(Stored items)
· · · · · · ·

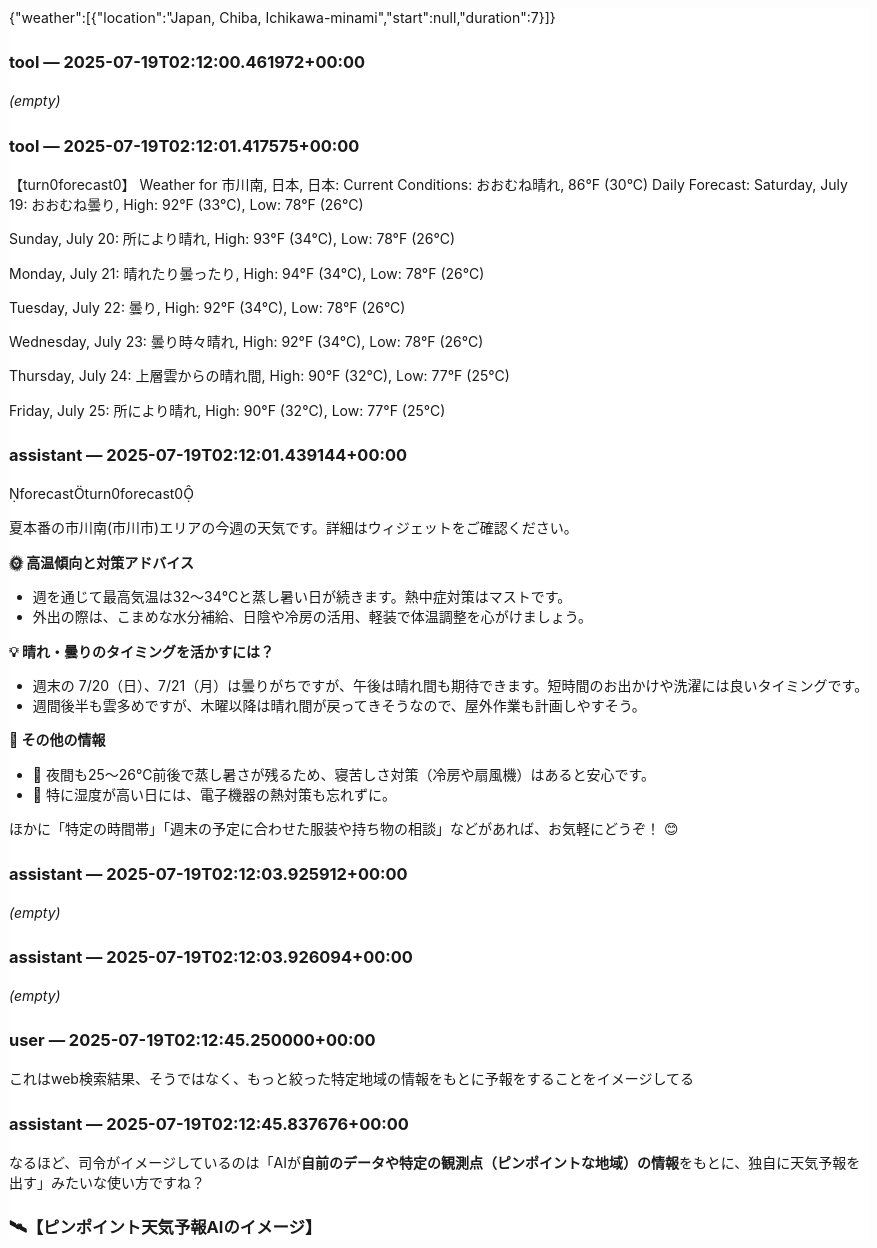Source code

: {"weather":[{"location":"Japan, Chiba, Ichikawa-minami","start":null,"duration":7}]}
### tool — 2025-07-19T02:12:00.461972+00:00

_(empty)_
### tool — 2025-07-19T02:12:01.417575+00:00

【turn0forecast0】 Weather for 市川南, 日本, 日本:
Current Conditions: おおむね晴れ, 86°F (30°C)
Daily Forecast:
Saturday, July 19: おおむね曇り, High: 92°F (33°C), Low: 78°F (26°C)

Sunday, July 20: 所により晴れ, High: 93°F (34°C), Low: 78°F (26°C)

Monday, July 21: 晴れたり曇ったり, High: 94°F (34°C), Low: 78°F (26°C)

Tuesday, July 22: 曇り, High: 92°F (34°C), Low: 78°F (26°C)

Wednesday, July 23: 曇り時々晴れ, High: 92°F (34°C), Low: 78°F (26°C)

Thursday, July 24: 上層雲からの晴れ間, High: 90°F (32°C), Low: 77°F (25°C)

Friday, July 25: 所により晴れ, High: 90°F (32°C), Low: 77°F (25°C)
### assistant — 2025-07-19T02:12:01.439144+00:00

forecastturn0forecast0

夏本番の市川南(市川市)エリアの今週の天気です。詳細はウィジェットをご確認ください。

**🌞 高温傾向と対策アドバイス**
- 週を通じて最高気温は32～34℃と蒸し暑い日が続きます。熱中症対策はマストです。
- 外出の際は、こまめな水分補給、日陰や冷房の活用、軽装で体温調整を心がけましょう。

**💡 晴れ・曇りのタイミングを活かすには？**
- 週末の 7/20（日）、7/21（月）は曇りがちですが、午後は晴れ間も期待できます。短時間のお出かけや洗濯には良いタイミングです。
- 週間後半も雲多めですが、木曜以降は晴れ間が戻ってきそうなので、屋外作業も計画しやすそう。

**📌 その他の情報**
- 🌙 夜間も25〜26℃前後で蒸し暑さが残るため、寝苦しさ対策（冷房や扇風機）はあると安心です。
- 📶 特に湿度が高い日には、電子機器の熱対策も忘れずに。

ほかに「特定の時間帯」「週末の予定に合わせた服装や持ち物の相談」などがあれば、お気軽にどうぞ！ 😊
### assistant — 2025-07-19T02:12:03.925912+00:00

_(empty)_
### assistant — 2025-07-19T02:12:03.926094+00:00

_(empty)_
### user — 2025-07-19T02:12:45.250000+00:00

これはweb検索結果、そうではなく、もっと絞った特定地域の情報をもとに予報をすることをイメージしてる
### assistant — 2025-07-19T02:12:45.837676+00:00

なるほど、司令がイメージしているのは「AIが**自前のデータや特定の観測点（ピンポイントな地域）の情報**をもとに、独自に天気予報を出す」みたいな使い方ですね？
### 🛰️【ピンポイント天気予報AIのイメージ】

· · · · · · ·

* What you need to do
Select and copy each line from the data that includes the word "High".

* Response
Saturday, July 19: おおむね曇り, High: 92°F (33°C), Low: 78°F (26°C)
Sunday, July 20: 所により晴れ, High: 93°F (34°C), Low: 78°F (26°C)
Monday, July 21: 晴れたり曇ったり, High: 94°F (34°C), Low: 78°F (26°C)
Tuesday, July 22: 曇り, High: 92°F (34°C), Low: 78°F (26°C)
Wednesday, July 23: 曇り時々晴れ, High: 92°F (34°C), Low: 78°F (26°C)
Thursday, July 24: 上層雲からの晴れ間, High: 90°F (32°C), Low: 77°F (25°C)
Friday, July 25: 所により晴れ, High: 90°F (32°C), Low: 77°F (25°C)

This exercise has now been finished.